"Penyebab Terbesar Penularan HIV/Aids di DIY Karena Faktor Seks Bebas" Begitulah judul berita di jogja.tribunnews.com (21/3-2019).
Sejak awal epidemi HIV/AIDS di Indonesia jargon 'seks bebas' jadi bahan orasi (moral) yang selalu dikait-kaitkan dengan penularan HIV/AIDS. Padahal, jargon ini ngawur bin ngaco karena merupakan terjemanan bebas dari 'free sex' yang justru tidak terdapat dalam kosa kata Bahasa Inggris yang baku. Cobalah cari di kamus-kamus Bahasa Inggris, tidak ada laman (entry) free sex.
[Baca juga: 'Seks Bebas' Jargon Moral yang Menyesatkan dan Menyudutkan Remaja dan 'Seks Bebas' Jargon yang Bebas Stigma Sebagai Pembenaran Berzina dan Melacur]
Kalau yang dimaksud 'seks bebas' dalam (judul) berita itu adalah berzina atau melacur, maka pernyataan tsb. tidak benar karena risiko penularan HIV/AIDS melalui hubungan seksual bukan karena sifat hubungan seksual (seks bebas), tapi karena kondisi pada saat terjadi hubungan seksual (salah satu mengidap HIV/AIDS dan laki-laki tidak memakai kondom).
Sedangkan melakukan hubungan seksual dengan pekerja seks komersial (PSK) tanpa kondom adalah perilaku berisiko tinggi tertular HIV/AIDS karena PSK adalah orang yang perilaku seksualnya berisiko tertular HIV karena melakukn hubungan seksual dengan laki-laki yang berganti-ganti dengan kondisi laki-laki tidak pakai kondom.
Sekretaris KPA DIY, Riswanto, mengatakan: "Dibandingkan dengan tahun lalu, kenaikan pengidap penyakit ini (melalui hubungan seksual-pen.) mencapai 200 hingga 300. Kalau naik pasti naik terus."
Laporan Ditjen P2P, Kemenkes RI, tanggal 21 Desember 2018, disebutkan jumlah kumulatif kasus HIV/AIDS di DI Yogyakarta 6.790 yang terdiri atas 5.351 HIV dan 1.439 AIDS.
Adalah hal yang realistis hubungan seksual sebagai faktor risiko terbanyak dalam kasus penularan HIV/AIDS di DI Yogyakarta, bahkan di seluruh dunia, karena setiap hari banyak yang melakukannya dan frekuensinya pun sering.

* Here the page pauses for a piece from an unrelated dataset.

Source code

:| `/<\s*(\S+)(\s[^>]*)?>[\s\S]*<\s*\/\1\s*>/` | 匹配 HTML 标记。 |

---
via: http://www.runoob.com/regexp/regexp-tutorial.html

Sedangkan faktor risiko lain, seperti transfusi darah, kecil karena sedikit yang melakukan transfusi dan darah yang ditransfusikan sudah diskirining (HIV) oleh PMI.
Disebutkan dalam berita bahwa prostitusi marak di wilayah DI Yogyakarta. Celakanya, prostitusi itu terjadi di sembarang tempat dan sambarang waktu dengan berbagai macam modus, bahkan memakai media sosial.
Kondisi itu menghadapi persoalan besar karena tidak bisa dilakukan intervensi yaitu memaksa laki-laki memakai kondom setiap kali melakukan hubungan seksual dengan PSK. Ini terjadi karena transaksi seks sebagai bentuk pelacuran tidak dilokalisir.